> **Directive**:
Only one stretch of the records below is wanted: the lines from the one holding "You May Also Like" through the one holding "tous vos réseaux sociaux.". Return it exactly, both ends included.

> **Source data**:

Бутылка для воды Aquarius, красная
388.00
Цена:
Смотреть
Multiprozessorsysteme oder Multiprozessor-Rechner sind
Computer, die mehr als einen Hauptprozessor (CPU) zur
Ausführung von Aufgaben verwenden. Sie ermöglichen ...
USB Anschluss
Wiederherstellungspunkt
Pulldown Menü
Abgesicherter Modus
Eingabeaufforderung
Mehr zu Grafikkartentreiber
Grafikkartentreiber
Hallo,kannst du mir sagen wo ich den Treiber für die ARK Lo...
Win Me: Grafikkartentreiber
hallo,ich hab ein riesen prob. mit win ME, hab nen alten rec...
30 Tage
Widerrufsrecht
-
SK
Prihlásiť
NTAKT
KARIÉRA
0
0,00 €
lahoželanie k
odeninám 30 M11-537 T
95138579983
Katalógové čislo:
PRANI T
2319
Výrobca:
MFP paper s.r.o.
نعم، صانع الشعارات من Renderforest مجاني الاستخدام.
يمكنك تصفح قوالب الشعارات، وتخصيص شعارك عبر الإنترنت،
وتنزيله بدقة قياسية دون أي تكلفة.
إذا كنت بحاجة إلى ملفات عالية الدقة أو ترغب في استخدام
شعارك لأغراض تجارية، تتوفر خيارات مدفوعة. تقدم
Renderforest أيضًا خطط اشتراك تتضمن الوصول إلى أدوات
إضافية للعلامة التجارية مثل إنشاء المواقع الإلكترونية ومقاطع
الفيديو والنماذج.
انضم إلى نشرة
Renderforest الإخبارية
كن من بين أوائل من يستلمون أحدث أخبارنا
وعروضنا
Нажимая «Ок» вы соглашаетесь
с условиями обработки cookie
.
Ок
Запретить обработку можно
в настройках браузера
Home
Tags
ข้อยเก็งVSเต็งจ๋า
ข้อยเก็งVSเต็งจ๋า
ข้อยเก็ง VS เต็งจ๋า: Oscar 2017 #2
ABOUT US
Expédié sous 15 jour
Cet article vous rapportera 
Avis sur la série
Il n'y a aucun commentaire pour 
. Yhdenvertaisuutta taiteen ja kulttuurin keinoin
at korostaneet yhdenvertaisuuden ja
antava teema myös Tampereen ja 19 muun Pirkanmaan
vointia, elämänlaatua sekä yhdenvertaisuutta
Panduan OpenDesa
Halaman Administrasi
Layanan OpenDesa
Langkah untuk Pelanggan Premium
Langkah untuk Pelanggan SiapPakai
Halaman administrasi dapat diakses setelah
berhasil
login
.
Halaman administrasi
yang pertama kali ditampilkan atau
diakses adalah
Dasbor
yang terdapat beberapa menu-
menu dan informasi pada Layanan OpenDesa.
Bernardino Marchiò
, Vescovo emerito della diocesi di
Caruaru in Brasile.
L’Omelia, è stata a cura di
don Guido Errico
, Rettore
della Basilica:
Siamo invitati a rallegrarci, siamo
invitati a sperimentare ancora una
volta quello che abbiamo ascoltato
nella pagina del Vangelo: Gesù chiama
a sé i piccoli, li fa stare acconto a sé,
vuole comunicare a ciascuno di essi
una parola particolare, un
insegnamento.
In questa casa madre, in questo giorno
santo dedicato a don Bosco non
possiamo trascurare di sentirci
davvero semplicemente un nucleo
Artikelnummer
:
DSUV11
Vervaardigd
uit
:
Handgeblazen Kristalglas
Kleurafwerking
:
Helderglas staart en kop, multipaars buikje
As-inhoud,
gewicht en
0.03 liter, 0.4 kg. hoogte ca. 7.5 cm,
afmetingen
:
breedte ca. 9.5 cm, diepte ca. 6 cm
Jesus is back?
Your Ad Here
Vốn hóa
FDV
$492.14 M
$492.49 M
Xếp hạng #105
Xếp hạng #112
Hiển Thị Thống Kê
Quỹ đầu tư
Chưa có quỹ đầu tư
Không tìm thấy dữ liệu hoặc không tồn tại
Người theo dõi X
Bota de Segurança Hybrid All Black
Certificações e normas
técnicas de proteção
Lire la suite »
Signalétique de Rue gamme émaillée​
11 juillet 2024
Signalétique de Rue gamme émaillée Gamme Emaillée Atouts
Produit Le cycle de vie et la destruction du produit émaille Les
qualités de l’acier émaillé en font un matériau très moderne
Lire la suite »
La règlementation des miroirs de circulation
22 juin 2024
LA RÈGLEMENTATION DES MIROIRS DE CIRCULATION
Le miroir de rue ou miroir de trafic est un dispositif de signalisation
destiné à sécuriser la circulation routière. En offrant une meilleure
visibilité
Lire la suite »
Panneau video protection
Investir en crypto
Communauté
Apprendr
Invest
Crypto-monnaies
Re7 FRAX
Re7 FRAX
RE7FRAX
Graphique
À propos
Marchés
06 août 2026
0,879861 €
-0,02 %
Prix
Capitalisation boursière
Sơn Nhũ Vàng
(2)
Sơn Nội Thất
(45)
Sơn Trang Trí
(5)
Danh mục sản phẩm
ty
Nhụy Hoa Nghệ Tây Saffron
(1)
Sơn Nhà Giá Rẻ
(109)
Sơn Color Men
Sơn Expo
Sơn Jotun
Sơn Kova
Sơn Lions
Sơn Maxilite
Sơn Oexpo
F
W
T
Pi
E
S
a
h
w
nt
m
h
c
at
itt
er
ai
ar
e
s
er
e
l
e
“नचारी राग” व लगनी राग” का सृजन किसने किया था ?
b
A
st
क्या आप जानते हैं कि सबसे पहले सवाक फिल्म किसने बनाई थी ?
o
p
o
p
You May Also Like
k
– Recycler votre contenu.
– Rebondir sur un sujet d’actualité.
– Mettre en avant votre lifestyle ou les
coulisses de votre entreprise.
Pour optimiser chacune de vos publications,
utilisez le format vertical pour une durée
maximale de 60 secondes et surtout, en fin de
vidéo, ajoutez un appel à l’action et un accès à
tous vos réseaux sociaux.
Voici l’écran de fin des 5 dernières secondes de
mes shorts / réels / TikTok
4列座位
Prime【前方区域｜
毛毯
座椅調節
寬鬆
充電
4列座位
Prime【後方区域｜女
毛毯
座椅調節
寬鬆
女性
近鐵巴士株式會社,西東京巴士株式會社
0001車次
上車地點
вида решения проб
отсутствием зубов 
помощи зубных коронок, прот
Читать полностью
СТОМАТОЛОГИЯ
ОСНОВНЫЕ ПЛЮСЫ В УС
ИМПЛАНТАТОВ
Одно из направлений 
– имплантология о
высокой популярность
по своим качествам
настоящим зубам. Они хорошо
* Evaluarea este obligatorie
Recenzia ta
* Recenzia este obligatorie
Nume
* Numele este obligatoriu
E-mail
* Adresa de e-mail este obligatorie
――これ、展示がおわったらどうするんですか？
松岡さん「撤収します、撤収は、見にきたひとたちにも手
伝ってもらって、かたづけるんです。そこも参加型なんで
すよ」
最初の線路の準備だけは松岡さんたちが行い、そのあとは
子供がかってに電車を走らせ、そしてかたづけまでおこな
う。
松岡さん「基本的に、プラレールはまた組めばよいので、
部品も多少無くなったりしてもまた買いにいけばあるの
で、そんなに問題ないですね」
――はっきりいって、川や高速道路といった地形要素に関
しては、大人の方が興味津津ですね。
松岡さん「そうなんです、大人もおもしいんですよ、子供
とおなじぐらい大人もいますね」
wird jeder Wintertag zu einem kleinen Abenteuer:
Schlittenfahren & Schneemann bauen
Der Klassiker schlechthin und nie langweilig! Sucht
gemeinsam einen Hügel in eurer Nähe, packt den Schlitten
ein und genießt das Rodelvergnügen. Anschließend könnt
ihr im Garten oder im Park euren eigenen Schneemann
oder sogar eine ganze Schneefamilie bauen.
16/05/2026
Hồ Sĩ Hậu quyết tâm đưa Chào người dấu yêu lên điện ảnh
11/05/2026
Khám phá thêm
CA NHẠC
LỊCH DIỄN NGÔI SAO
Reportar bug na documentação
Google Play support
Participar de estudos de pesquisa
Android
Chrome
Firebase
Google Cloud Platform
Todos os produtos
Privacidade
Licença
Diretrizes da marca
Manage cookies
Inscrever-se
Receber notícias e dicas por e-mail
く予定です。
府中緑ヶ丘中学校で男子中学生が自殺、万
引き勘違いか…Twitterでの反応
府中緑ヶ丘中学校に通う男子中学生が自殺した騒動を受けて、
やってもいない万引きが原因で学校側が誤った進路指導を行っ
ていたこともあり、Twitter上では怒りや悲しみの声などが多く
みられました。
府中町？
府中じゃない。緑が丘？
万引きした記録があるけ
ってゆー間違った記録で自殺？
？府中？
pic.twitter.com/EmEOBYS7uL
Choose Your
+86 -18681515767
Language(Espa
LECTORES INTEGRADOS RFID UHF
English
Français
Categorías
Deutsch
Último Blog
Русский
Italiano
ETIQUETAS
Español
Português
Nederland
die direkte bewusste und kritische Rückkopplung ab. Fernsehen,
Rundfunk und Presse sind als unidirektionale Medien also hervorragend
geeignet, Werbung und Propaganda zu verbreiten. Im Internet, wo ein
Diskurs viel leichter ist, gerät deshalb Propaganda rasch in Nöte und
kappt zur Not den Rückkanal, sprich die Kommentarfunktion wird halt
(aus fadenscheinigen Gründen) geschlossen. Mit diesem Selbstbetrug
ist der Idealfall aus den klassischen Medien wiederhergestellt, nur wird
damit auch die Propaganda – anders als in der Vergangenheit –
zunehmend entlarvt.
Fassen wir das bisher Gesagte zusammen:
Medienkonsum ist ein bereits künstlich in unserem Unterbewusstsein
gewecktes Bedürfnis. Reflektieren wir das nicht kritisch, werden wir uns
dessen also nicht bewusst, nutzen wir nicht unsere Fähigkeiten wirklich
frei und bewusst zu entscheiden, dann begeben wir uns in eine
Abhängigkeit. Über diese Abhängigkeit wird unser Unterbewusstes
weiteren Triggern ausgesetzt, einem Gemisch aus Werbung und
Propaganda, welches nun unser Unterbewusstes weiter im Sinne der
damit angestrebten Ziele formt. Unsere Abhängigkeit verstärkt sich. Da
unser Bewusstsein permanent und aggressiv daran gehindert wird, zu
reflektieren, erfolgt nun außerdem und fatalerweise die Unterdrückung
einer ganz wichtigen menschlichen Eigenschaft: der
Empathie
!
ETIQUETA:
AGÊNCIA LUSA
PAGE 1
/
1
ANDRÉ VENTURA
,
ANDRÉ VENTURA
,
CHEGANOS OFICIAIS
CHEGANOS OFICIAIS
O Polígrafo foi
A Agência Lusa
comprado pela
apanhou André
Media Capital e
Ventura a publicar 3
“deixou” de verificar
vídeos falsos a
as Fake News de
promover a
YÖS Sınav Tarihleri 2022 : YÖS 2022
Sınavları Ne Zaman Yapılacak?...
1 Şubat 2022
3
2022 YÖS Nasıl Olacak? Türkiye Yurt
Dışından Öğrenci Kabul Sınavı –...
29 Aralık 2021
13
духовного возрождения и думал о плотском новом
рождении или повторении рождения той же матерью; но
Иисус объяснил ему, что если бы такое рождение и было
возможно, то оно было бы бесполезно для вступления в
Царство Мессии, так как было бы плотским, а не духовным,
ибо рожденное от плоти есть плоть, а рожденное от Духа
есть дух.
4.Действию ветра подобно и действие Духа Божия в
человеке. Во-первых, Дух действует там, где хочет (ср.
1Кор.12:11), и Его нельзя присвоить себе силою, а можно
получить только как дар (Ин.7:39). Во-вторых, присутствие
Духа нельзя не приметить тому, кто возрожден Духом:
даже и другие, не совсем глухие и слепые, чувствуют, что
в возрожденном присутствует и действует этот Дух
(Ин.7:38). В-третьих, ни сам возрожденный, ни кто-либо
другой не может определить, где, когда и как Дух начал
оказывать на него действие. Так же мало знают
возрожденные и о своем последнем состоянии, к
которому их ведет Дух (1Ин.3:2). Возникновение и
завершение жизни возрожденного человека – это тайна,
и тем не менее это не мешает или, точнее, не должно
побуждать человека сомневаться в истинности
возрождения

> **Exercise answer**:
You May Also Like
k
– Recycler votre contenu.
– Rebondir sur un sujet d’actualité.
– Mettre en avant votre lifestyle ou les
coulisses de votre entreprise.
Pour optimiser chacune de vos publications,
utilisez le format vertical pour une durée
maximale de 60 secondes et surtout, en fin de
vidéo, ajoutez un appel à l’action et un accès à
tous vos réseaux sociaux.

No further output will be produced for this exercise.